_Task details_.
Please find the lines in the following records that hold "shoulder", and copy them.

_Information_.
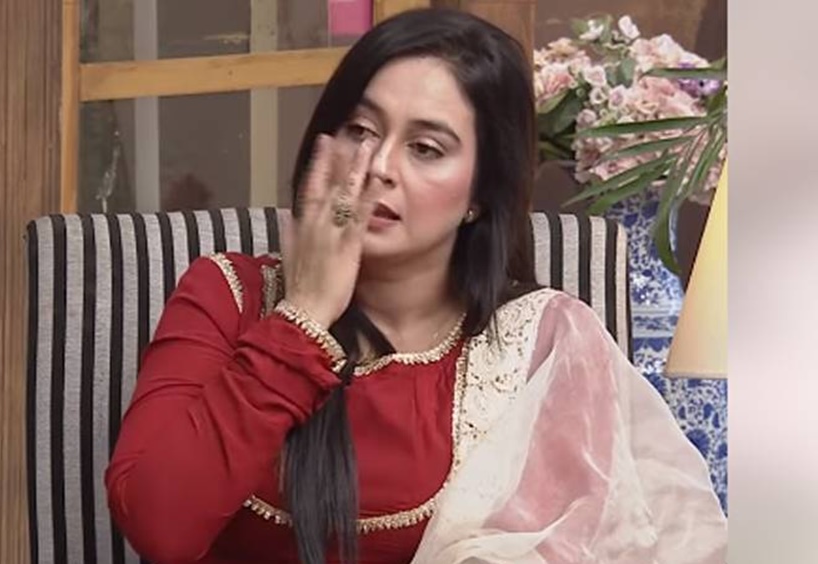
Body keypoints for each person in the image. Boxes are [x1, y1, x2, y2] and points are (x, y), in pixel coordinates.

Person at [105, 8, 727, 563]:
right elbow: (159, 527)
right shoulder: (227, 295)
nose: (377, 166)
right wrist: (305, 315)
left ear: (480, 194)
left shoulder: (537, 347)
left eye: (425, 148)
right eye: (360, 130)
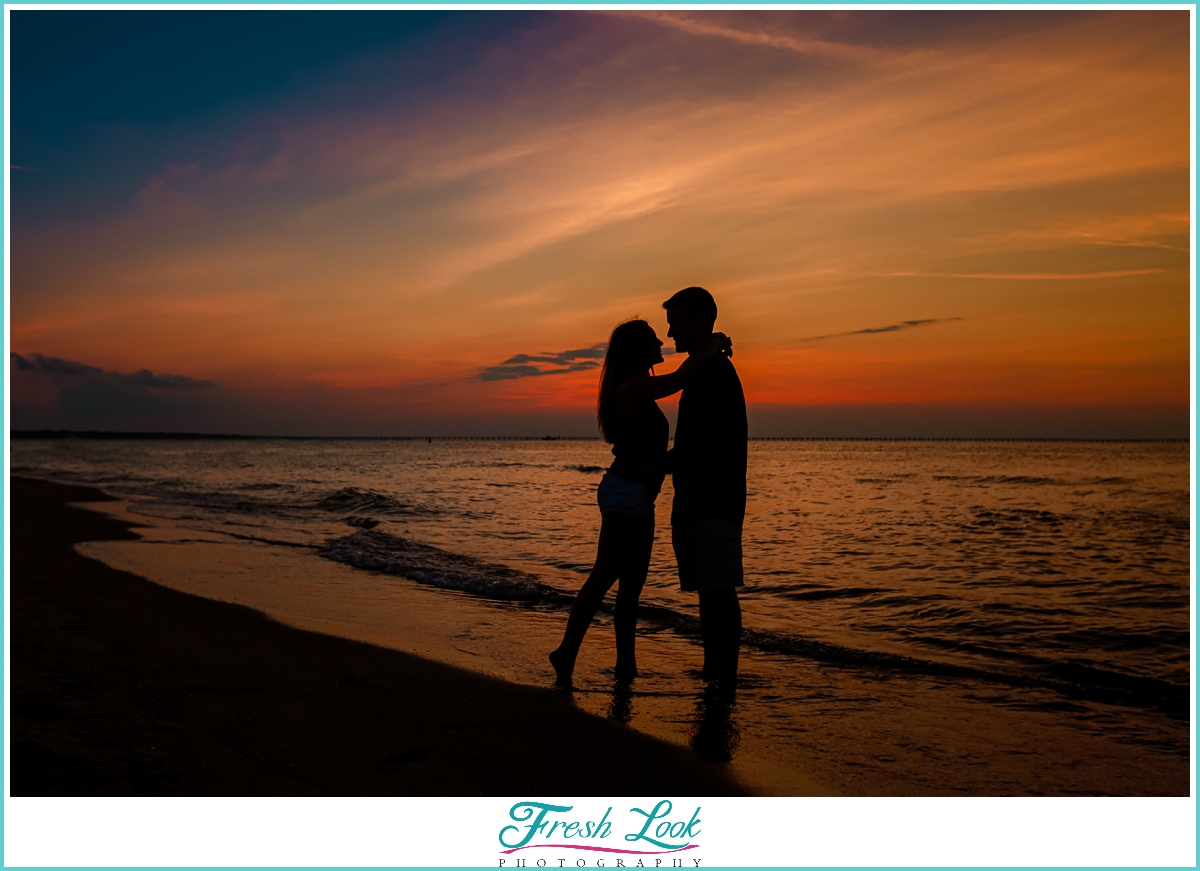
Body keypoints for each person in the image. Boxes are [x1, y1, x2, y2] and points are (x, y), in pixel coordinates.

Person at [549, 318, 731, 687]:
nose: (661, 341)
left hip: (636, 495)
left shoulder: (636, 388)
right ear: (637, 347)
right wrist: (713, 344)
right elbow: (682, 378)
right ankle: (566, 651)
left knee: (630, 589)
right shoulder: (631, 387)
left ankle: (625, 666)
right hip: (626, 492)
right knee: (603, 578)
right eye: (652, 337)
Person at [662, 286, 747, 687]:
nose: (671, 334)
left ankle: (724, 675)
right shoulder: (703, 368)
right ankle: (714, 670)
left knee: (718, 589)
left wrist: (660, 463)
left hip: (713, 499)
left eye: (676, 323)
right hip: (698, 499)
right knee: (709, 591)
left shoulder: (712, 372)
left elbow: (708, 442)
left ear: (699, 319)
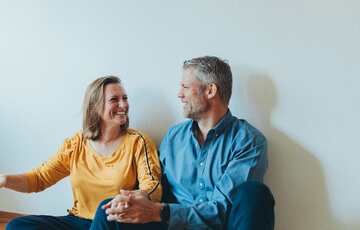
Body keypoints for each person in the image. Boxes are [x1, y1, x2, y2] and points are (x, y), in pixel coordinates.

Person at [93, 56, 275, 230]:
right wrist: (143, 195)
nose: (179, 94)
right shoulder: (174, 137)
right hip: (172, 226)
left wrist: (162, 212)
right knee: (110, 208)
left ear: (210, 91)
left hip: (220, 225)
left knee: (255, 193)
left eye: (185, 87)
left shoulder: (249, 141)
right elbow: (157, 185)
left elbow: (222, 211)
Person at [0, 76, 162, 230]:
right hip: (79, 221)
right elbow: (40, 178)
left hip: (116, 222)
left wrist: (137, 196)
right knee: (17, 225)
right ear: (95, 107)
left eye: (125, 98)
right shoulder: (76, 143)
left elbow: (152, 185)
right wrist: (5, 179)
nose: (123, 104)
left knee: (106, 208)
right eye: (115, 99)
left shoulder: (137, 141)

_Answer to the problem_.
right shoulder: (227, 295)
left shoulder: (537, 347)
left shoulder: (636, 388)
right shoulder: (631, 387)
right shoulder: (703, 368)
left shoulder: (712, 372)
right shoulder: (174, 137)
left shoulder: (249, 141)
right shoulder: (76, 143)
left shoulder: (137, 141)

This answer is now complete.